The refrain of “this too shall pass, we’ll put this behind us, it’s only temporary” is the song of denial.

2020-2021 will not be relegated to the sidelines as aberrant. These years are not producing outlier statistics that will be set aside because they skew averages and make for untidy graphs.

There never was any going back to normal. Normal is little more than an emotional snapshot of Now. It's built on what came before, it rests on what we know from our past experiences, yes, but there's never any "going back."

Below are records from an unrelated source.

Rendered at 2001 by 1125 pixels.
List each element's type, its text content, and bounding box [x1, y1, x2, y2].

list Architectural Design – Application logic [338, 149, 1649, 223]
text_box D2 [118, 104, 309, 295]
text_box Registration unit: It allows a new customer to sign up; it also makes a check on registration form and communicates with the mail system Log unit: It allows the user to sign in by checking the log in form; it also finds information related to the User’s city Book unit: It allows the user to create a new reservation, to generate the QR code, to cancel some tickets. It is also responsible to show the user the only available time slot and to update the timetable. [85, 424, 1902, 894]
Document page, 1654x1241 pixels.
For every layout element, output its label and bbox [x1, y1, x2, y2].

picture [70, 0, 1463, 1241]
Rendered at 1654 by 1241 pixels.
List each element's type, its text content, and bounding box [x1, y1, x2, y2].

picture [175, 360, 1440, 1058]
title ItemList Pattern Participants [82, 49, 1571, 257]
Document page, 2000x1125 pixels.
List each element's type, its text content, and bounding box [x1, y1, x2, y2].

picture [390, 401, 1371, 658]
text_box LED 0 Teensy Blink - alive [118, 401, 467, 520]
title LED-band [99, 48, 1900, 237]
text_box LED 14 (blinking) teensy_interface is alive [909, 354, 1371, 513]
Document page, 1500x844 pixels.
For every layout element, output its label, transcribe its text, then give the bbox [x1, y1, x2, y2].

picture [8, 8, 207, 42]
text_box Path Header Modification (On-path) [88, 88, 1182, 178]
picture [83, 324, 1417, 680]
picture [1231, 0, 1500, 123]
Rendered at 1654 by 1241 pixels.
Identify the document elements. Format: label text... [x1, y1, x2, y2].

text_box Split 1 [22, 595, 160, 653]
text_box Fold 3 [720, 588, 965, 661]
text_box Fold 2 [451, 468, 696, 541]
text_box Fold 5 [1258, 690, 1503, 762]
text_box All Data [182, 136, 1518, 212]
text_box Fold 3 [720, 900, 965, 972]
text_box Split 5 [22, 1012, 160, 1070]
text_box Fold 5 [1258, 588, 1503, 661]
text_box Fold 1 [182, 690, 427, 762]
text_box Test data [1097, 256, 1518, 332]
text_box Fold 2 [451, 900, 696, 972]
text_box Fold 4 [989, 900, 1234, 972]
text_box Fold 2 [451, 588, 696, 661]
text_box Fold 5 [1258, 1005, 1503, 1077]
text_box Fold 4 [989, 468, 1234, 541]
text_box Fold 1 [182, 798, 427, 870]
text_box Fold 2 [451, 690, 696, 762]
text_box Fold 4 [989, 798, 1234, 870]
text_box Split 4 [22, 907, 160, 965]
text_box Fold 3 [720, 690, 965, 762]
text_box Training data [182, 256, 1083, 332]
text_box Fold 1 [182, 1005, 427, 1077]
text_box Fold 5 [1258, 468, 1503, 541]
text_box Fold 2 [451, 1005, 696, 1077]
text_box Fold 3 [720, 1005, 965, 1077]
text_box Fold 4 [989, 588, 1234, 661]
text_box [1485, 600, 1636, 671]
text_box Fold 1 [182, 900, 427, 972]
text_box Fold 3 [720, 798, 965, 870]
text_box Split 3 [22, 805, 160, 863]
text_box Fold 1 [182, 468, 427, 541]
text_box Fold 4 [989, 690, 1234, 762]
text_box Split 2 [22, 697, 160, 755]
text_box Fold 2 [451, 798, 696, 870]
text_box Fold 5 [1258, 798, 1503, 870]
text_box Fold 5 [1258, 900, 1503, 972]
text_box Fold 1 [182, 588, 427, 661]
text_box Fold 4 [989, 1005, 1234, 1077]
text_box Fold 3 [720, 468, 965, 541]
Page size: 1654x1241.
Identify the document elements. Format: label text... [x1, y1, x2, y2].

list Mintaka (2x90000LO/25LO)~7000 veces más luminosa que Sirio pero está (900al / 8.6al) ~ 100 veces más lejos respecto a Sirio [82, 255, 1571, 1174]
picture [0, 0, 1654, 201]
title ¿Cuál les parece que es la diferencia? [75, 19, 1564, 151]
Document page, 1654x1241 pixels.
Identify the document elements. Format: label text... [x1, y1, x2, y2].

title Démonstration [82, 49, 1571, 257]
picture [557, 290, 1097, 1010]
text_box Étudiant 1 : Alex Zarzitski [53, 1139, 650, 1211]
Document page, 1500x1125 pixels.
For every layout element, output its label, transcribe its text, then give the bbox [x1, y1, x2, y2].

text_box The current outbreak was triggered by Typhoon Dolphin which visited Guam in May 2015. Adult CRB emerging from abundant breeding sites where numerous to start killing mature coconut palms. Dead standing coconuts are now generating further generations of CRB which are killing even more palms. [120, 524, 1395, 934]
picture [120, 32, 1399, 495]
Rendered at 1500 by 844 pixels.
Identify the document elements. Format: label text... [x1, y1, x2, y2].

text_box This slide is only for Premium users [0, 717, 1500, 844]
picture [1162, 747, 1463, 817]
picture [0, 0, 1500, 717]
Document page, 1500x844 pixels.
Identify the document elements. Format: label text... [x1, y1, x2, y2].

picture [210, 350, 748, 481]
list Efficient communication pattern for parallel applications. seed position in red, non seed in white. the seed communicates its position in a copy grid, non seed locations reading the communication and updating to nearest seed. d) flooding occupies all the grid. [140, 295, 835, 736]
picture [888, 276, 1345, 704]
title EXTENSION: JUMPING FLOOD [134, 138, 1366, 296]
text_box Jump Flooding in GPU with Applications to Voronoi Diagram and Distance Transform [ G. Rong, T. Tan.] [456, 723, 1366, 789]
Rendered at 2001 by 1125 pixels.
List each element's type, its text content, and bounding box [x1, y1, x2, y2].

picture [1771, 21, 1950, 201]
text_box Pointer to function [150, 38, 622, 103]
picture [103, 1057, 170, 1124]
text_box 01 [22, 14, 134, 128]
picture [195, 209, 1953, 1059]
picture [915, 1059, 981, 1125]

Time only goes one way for us linear-living beings.

We aren't living in Asterisk Times. We have been on the future’s two-year-long nightmare shakedown cruise.

This is The Way Things Are and Will Be. The faster people accept that, the faster we can focus on making normal better.


Mr. Pip's first walk on the leash. We went all the way around the house and back up the steps before he got spooked by a passing car.